Tools That Actually Help (and Ones That Don't)
Honest assessment, because the market is full of gimmicks. Worth buying: reusable pet hair balls, a decent lint roller, and a silicone pet hair remover for the sofa and car seats. Overrated: dryer sheets marketed as hair-grabbers — they help marginally with static but don't actively remove hair, and they coat your lint filter over time. Skip entirely: "anti-pet-hair" detergents that promise to dissolve fur. Hair is keratin; standard detergent won't break it down, and neither will the branded versions.
The Step Most People Miss: Machine Maintenance
If your machine drum and seals are coated in pet hair residue, every load is contaminated before the cycle begins. Hair, oils, and dander that accumulate on internal surfaces re-deposit onto your clothes with the agitation of each wash. The filter is the worst offender — a blocked filter means hair-laden water sits in the drum at the end of the cycle. Our guide on how to stop pet hair clogging your washing machine filter walks through the clean-out routine in detail, and the complete guide to removing pet hair from your washing machine covers drum, seal, and drain in one go.

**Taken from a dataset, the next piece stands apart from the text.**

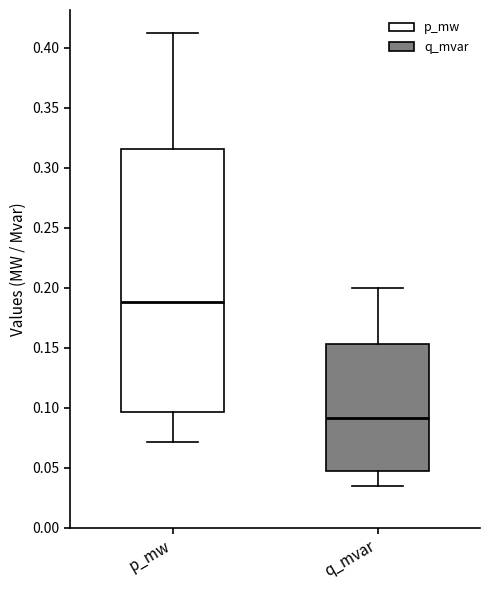

Which box is the tallest, from its lower edge to its upper edge?

p_mw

Running a monthly drum clean with an enzyme-based tablet removes the residue build-up. Enzymes break down the proteins in pet dander and hair — something standard descalers and bleach-based cleaners can't do.
The missing step: clean your washing machine
Pet hair and odour build up inside your drum and seals with every wash. viblii Pet Formula uses three enzymes to break down what's hiding inside — so your clothes come out actually clean.
After the Wash
Check the drum and rubber seal after each pet-related load. Wipe visible hair from the seal with a damp cloth. Check and clean the filter every 2–3 months — a clogged filter reduces drain performance and keeps hair circulating in the machine.
If items still have hair after washing, a 10-minute tumble-dry cycle after the wash is the most effective finishing step. The lint trap will catch what the wash cycle didn't.
Related Reading
- How to Stop Pet Hair Clogging Your Filter
- How to Remove Pet Hair from Your WM
- Best Laundry Tips for Pet Owners
Frequently Asked Questions
Why does my washing machine leave more pet hair on clothes than before I washed them?
This is caused by hair build-up inside the drum and seals. The machine is re-depositing accumulated hair onto each new load. A drum clean cycle with an enzyme cleaner removes the source of the problem.
Do fabric softeners help with pet hair?
Fabric softener slightly reduces static cling, which can help hair fall off during rinsing. The effect is modest — it helps more as a follow-on to other methods than as a standalone solution.
Is pet hair bad for washing machines?
Over time, yes. Hair accumulates in the filter, drum perforations, and pump. A clogged filter reduces drain speed, and pump blockages are a common cause of washing machine breakdowns. Regular cleaning extends machine life.